Although targeted hunting has nearly stopped, the accidental bycatch of dolphins in gill nets makes up for a similar amount of mortality. With a highly damaged habitat, exacerbated during the dry season and waterway dredging, this mortality rate is expected to increase. It may be the case that an otherwise casual relationship between fishermen and dolphin has been worsened by the destruction of the Ganga, the ultimate consequence being the death of dolphins, and the erasure of the fishing community from policy makers’ agendas.

Otters are people

But amid this depressing scenario, there are bonds of a strange—but hopeful—kind. As we move along the river’s side-channel, Naresh bends forward and cups his ear. “ Ud bol raha hai” , he says: the smooth-coated otters ( Ud ) in the tamarix bush on the islands are ‘talking’. Sure enough, we see two round heads looking at us through a dense reed patch along the inner channel. They squeak, whistle and flee. Then one pup and a larger otter return to the sand spit again, rolling and playing with a fisherman’s abandoned net. Soon, more otters join in, with the sentries of the pack standing erect on their hind legs every now and then, and squeaking at us.
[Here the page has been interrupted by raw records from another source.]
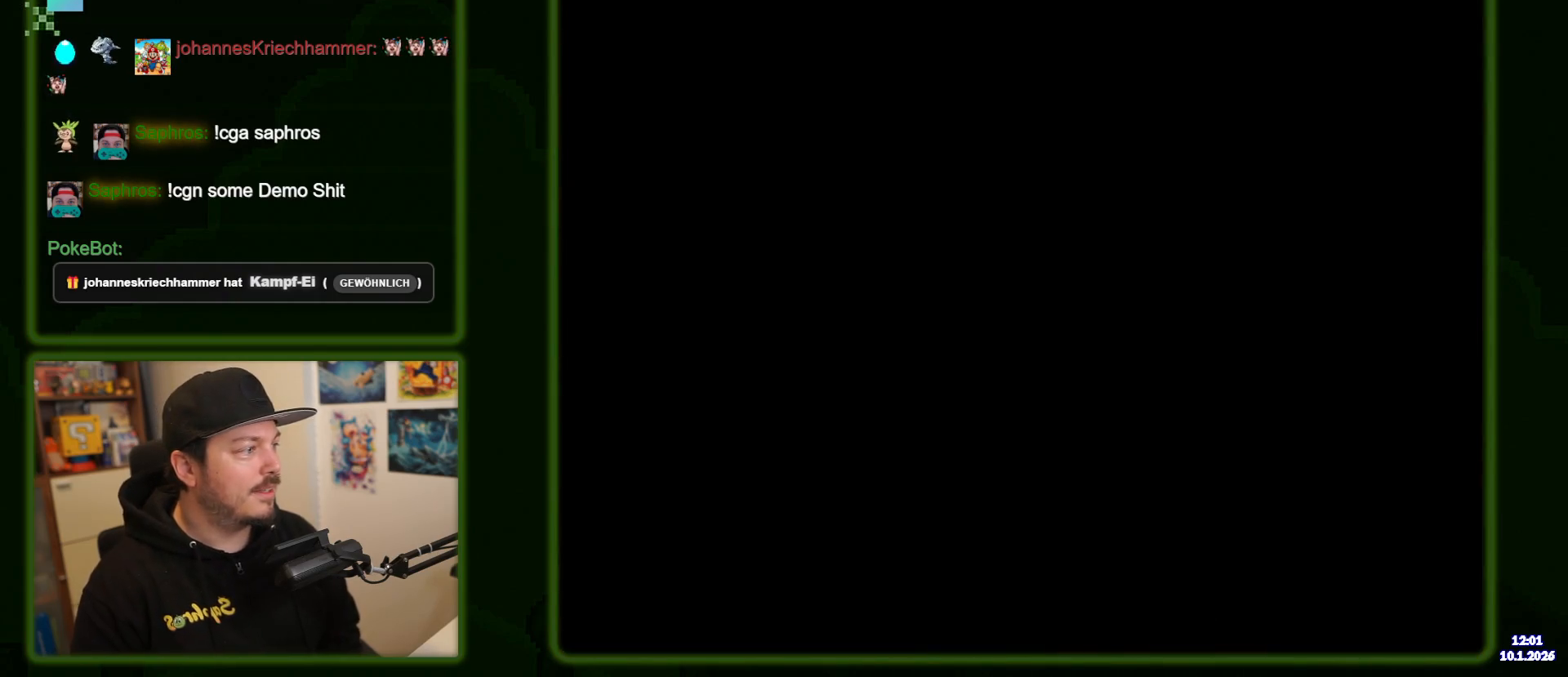
Gameplay with a controller (Nintendo layout); each line is a JSON object with the inputs held at the frame after it. "events" lists button and stick changes between this image and that frame as [ms after this image, input, new state], when the widget could be followed in between. Not read: DPAD_DOWN L1 L3 R1 R3 START.
{"buttons": [], "events": [[217, "DPAD_LEFT", "down"], [283, "DPAD_LEFT", "up"]]}
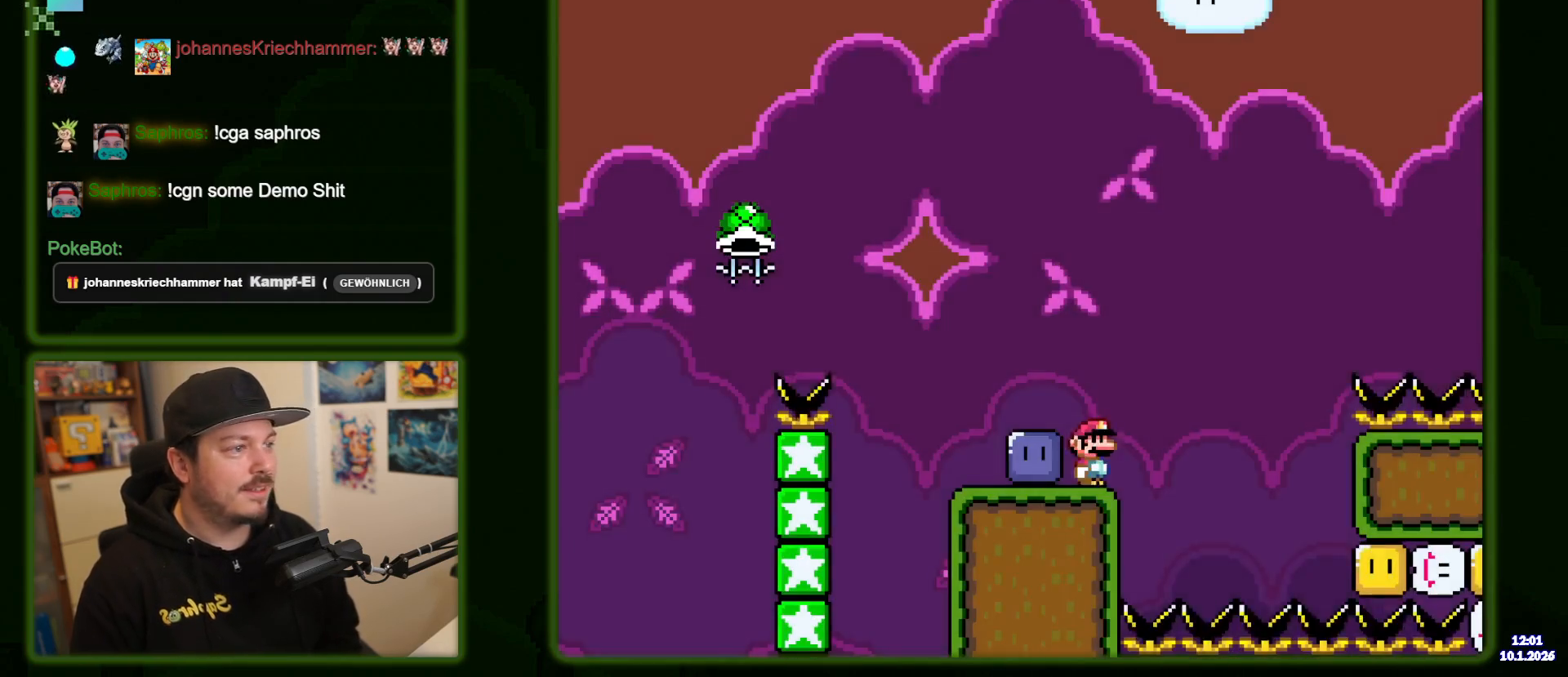
{"buttons": ["Y", "DPAD_LEFT"], "events": [[50, "DPAD_LEFT", "down"], [350, "Y", "down"], [417, "Y", "up"], [500, "Y", "down"]]}
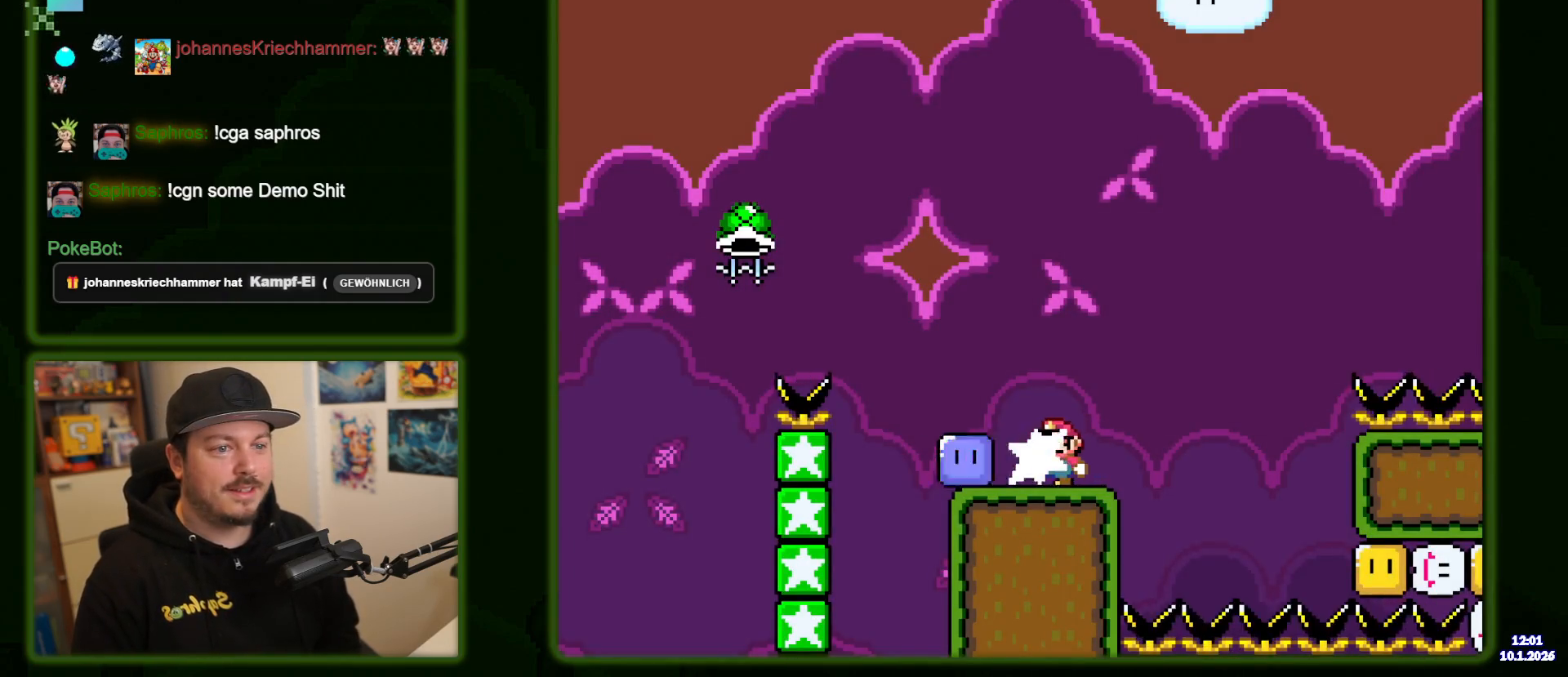
{"buttons": ["B", "Y", "DPAD_LEFT"], "events": [[133, "B", "down"]]}
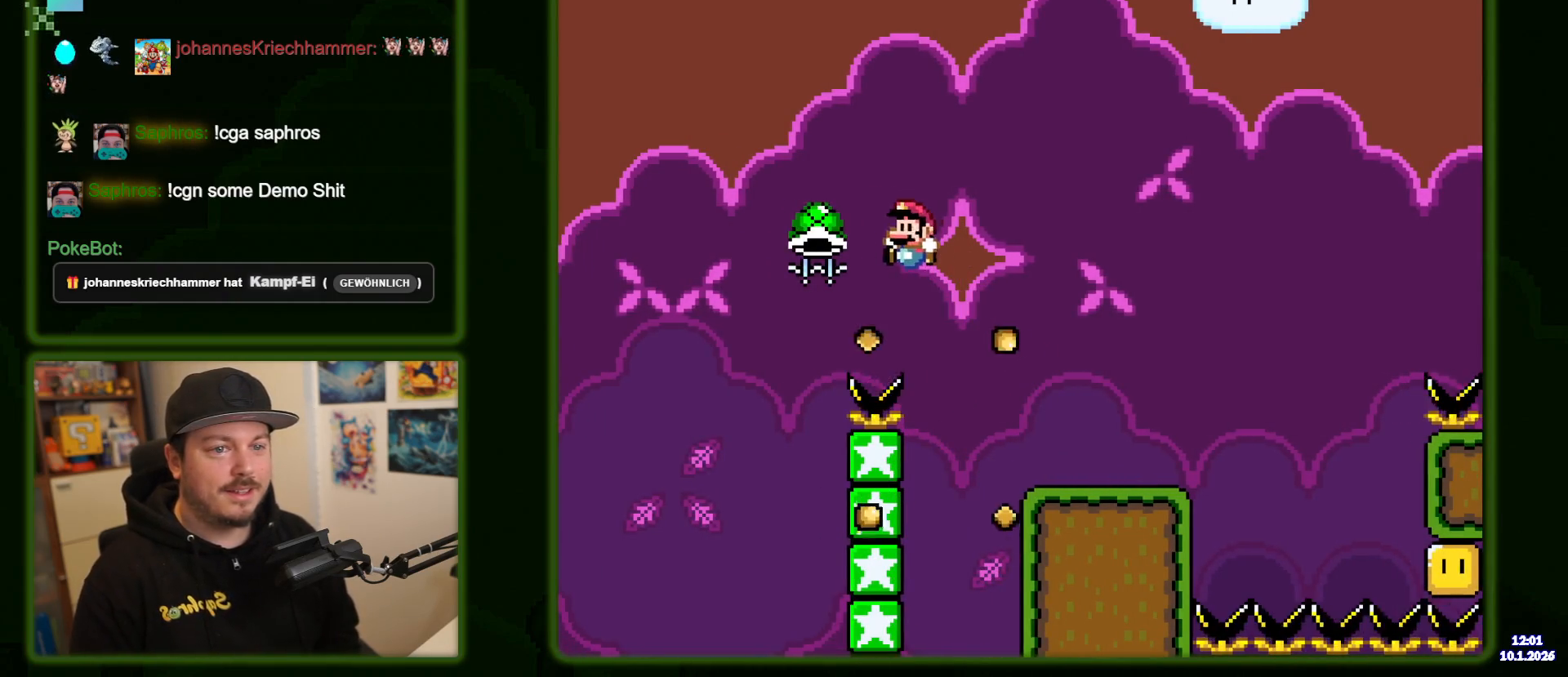
{"buttons": ["B", "Y", "DPAD_UP"]}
They carry on with fishing and within the next 20 minutes, the pack returns to the scrub patches. In Bhagalpur, otters are not killed or hunted by fishermen, and as a result it is easy to see them closely on the floodplains. Many believe that killing an otter brings bad luck, and can lead to disease and deprivation. Naresh continues, “Otters are not animals, they are people. They are us — a fishing community.”

River animals include humans, and river humans include animals. The line between them is artificial and thin, the stories of loss similar.

The writer studies river biodiversity and fisheries in Bihar’s Gangetic floodplains.